**Document passage**

---

The Motley Fool Discussion Boards
Stocks D / Dana Holding Corp.
|Subject: Re: Bankruptcy revisited...||Date: 3/9/2006 6:41 PM|
|Author: Jazzenjohn1||Number: 111 of 111|
It seems the new way to do business in the U.S. is to announce a restatement of earnings which puts investors on edge.
Pay creditors early and even forward to create a cash flow shortage and to keep goodwill after the forthcoming bankruptcy announcement.
Devalue the business by understating the value of assets, like K-Mart with it's stores (they are selling them at triple the value they claimed they were worth when filing bankruptcy) and here with Dana by taking a nearly billion charge for their deferred tax assets (although they still can use them).
When the shares plunge from these actions announce the hiring of a bankruptcy firm, the inability to make a bond payment, or the inability to pay a creditor you didn't want to keep because of the created cash flow shortage. Once the trading is halted from these announcements you can claim bankruptcy.
Once the shareholders are removed from the picture you still have the same company, same contracts, same machinery and buildings, but now have complete ownership. You have effectively taken the company private at near zero cost. Next is to reduce costs.
Claim labor and medical rates are too high and recind the contracts. dump the pension on the PBGC. Being "bankrupt" the contracts with employees can be nullified at will.
Now, with the company private, shareholder equity eliminated, pensions eliminated, and labor costs reduced, this is the new standard. Other competitors must conform to this new model or they will suffer.
Collect the companies into a group like the International Automotive Components Group and then sell them to an offshore company like Wilbur Ross and Steve Miller did with the International Steel Group.

---

**Provided records**

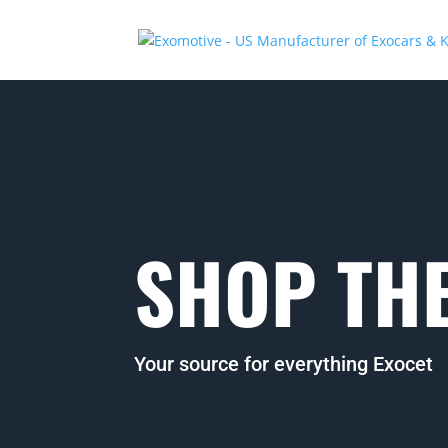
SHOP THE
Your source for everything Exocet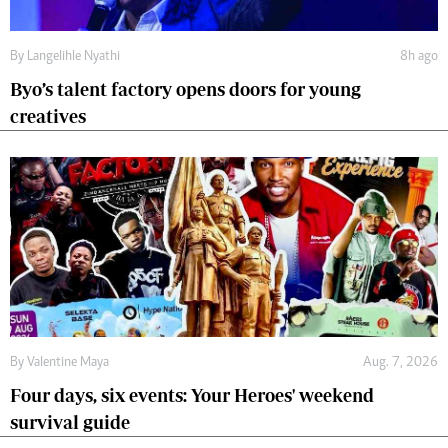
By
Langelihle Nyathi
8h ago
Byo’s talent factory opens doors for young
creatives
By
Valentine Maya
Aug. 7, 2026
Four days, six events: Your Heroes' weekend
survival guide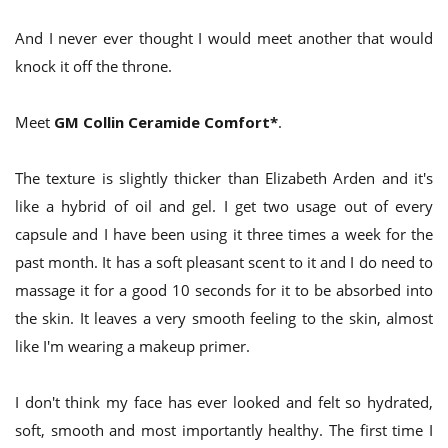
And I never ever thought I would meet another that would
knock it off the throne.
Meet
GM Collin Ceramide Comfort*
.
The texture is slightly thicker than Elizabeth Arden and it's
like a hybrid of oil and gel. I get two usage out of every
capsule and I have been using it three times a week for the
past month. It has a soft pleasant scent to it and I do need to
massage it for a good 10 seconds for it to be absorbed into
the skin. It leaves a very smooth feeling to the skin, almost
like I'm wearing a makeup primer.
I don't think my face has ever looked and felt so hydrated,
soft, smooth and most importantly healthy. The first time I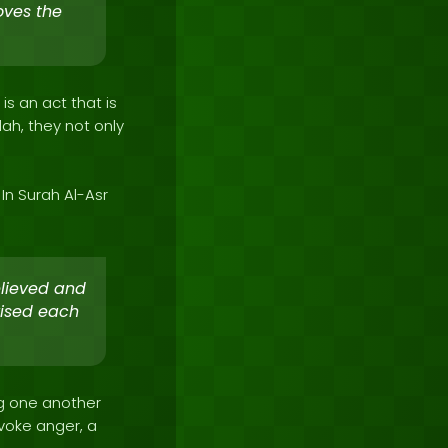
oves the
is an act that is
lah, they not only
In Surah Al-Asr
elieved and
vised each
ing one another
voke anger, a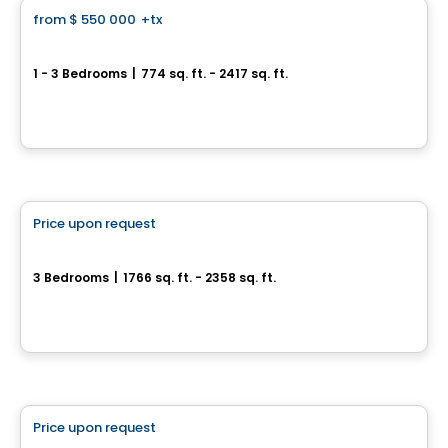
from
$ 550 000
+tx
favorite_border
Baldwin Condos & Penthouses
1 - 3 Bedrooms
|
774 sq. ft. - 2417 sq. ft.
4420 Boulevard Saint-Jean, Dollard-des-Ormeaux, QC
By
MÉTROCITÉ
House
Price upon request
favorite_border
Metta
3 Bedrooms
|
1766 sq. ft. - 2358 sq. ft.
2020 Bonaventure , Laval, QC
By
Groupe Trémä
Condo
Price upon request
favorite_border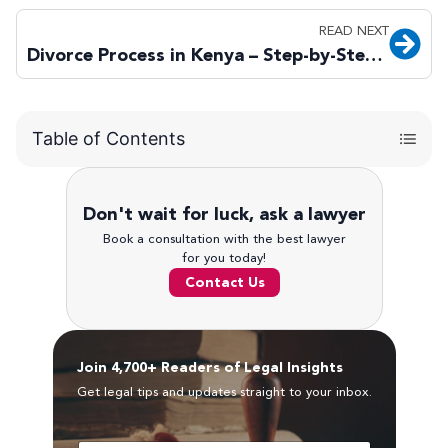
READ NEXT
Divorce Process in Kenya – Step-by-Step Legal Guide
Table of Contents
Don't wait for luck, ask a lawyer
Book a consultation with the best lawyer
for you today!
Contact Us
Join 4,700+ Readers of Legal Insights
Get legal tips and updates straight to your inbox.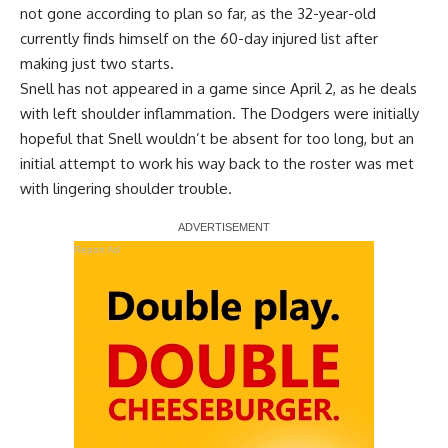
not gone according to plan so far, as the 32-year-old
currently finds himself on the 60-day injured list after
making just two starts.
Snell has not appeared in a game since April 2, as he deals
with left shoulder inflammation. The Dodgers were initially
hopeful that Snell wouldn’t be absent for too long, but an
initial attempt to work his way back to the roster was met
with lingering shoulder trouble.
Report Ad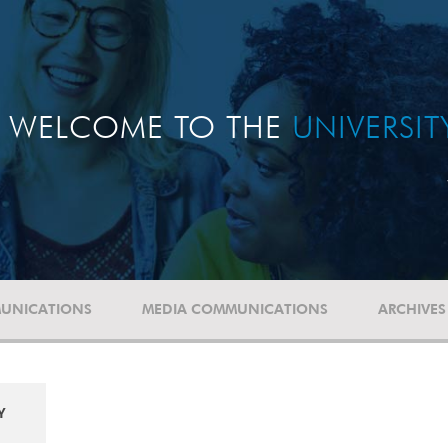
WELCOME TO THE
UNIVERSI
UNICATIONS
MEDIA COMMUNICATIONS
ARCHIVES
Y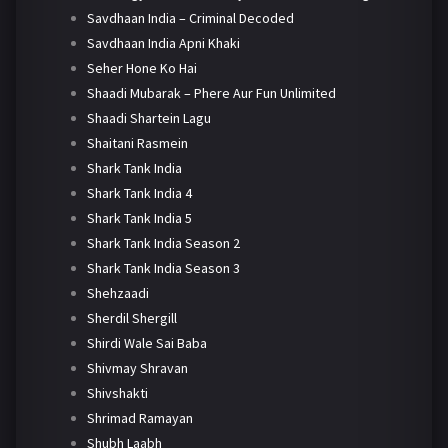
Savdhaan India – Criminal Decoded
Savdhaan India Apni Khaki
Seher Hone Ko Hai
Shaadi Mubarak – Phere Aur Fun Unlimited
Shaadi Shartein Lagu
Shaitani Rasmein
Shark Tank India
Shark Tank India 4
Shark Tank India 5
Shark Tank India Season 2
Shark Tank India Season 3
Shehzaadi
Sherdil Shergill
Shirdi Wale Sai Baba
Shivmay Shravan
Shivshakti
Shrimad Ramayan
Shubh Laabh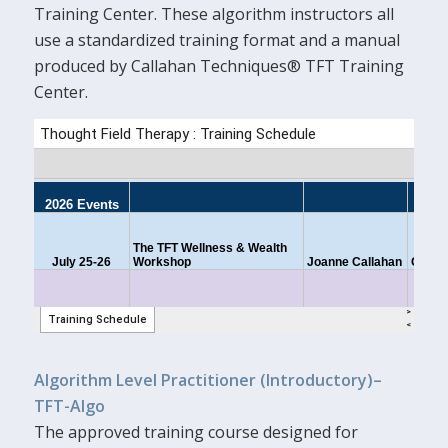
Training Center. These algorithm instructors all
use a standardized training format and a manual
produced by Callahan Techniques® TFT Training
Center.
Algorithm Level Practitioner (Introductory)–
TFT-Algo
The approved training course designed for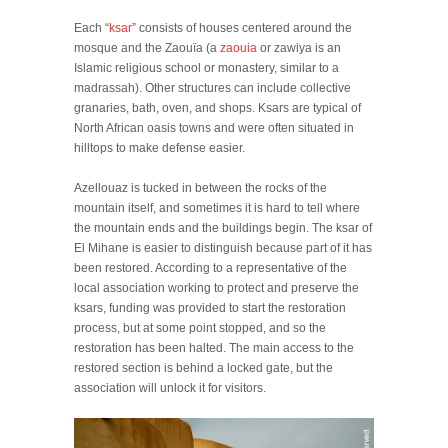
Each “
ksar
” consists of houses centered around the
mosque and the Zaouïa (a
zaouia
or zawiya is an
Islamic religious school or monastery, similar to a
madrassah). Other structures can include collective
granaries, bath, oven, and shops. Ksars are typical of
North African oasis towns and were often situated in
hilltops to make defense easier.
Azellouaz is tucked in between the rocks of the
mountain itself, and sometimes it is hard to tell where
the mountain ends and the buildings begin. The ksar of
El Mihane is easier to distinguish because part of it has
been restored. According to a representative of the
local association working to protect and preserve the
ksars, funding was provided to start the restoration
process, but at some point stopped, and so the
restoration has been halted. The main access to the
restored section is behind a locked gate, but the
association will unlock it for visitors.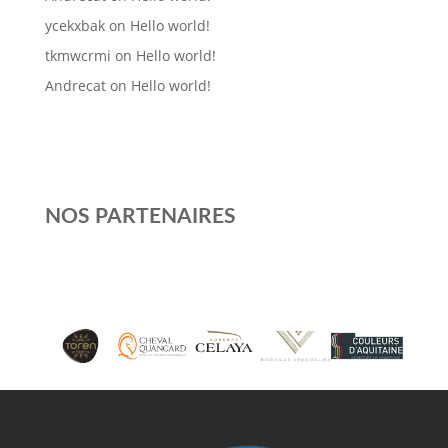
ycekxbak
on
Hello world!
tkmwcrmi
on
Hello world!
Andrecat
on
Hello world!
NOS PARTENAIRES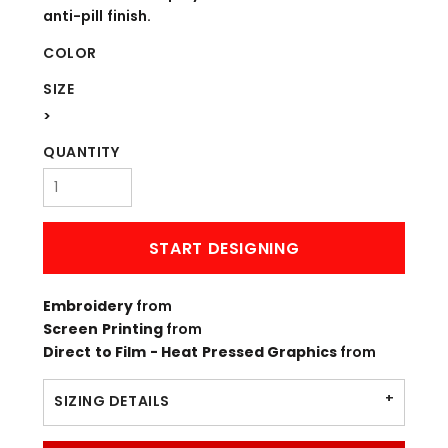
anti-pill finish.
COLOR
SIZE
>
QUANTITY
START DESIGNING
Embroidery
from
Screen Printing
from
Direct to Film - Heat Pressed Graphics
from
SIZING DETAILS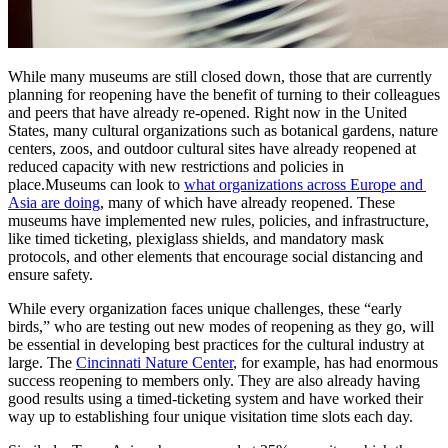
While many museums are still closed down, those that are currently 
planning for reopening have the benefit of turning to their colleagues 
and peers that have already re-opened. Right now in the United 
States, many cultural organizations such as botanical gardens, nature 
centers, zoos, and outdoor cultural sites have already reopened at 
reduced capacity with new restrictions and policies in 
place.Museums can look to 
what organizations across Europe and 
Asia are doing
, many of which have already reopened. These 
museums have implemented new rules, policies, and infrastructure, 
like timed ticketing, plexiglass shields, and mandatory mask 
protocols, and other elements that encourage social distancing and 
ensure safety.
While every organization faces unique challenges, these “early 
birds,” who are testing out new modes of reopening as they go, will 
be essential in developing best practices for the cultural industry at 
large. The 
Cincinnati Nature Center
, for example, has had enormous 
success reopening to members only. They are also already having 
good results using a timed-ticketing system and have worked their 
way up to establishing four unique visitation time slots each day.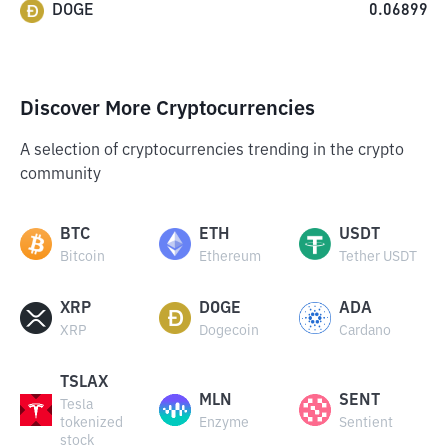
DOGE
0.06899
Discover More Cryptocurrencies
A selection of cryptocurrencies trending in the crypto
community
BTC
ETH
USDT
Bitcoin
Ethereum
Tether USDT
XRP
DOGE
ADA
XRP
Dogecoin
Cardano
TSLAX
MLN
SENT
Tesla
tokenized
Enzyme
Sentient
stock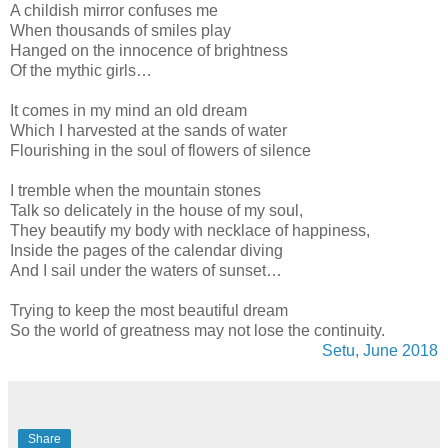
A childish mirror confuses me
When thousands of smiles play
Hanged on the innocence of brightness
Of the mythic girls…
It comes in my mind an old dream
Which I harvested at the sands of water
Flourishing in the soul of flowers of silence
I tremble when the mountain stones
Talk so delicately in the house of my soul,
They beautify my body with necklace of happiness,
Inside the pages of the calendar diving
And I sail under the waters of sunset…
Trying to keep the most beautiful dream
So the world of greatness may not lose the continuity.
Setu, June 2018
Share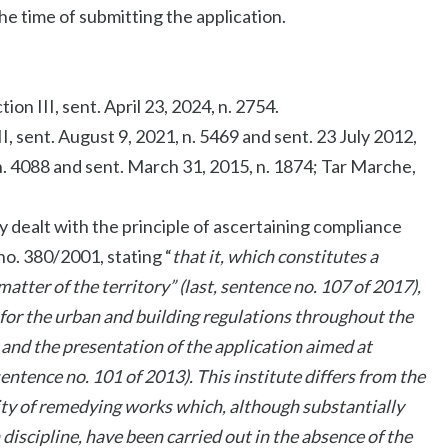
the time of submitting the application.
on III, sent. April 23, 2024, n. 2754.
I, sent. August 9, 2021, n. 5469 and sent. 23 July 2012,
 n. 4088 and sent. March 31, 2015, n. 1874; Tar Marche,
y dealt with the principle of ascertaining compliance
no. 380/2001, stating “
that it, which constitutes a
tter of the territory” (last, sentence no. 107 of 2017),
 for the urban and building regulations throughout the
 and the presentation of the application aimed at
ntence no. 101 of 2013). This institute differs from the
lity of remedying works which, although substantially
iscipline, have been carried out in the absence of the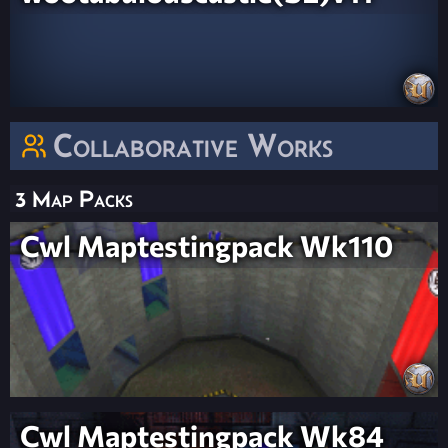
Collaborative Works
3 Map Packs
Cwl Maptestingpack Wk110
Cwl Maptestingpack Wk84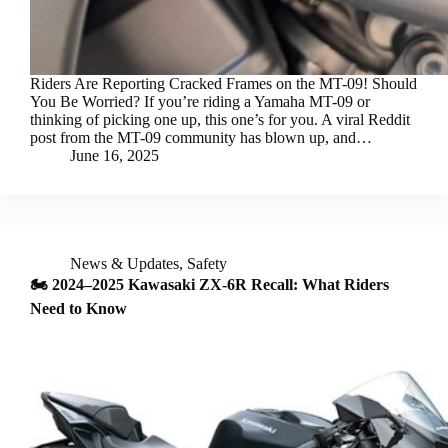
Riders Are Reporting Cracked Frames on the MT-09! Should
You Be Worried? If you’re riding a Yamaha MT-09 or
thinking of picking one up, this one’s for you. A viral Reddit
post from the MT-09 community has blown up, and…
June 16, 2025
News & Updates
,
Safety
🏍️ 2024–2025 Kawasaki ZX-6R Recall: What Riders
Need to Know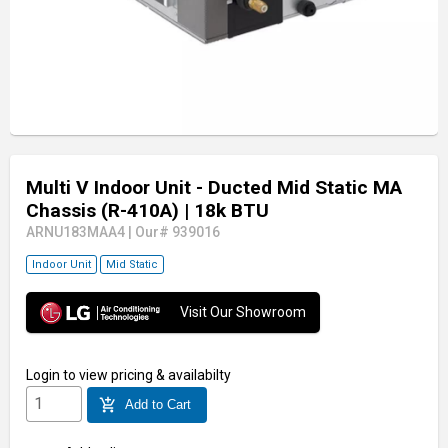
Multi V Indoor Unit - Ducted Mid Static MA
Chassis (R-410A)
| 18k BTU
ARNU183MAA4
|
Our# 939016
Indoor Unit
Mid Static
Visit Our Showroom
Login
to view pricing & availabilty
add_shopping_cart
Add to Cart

---

**What you need to do**
Repeat everything from "Pay creditors early" down to "can use them)." in the forum post about Dana's bankruptcy.

**Expected answer**
Pay creditors early and even forward to create a cash flow shortage and to keep goodwill after the forthcoming bankruptcy announcement.
Devalue the business by understating the value of assets, like K-Mart with it's stores (they are selling them at triple the value they claimed they were worth when filing bankruptcy) and here with Dana by taking a nearly billion charge for their deferred tax assets (although they still can use them).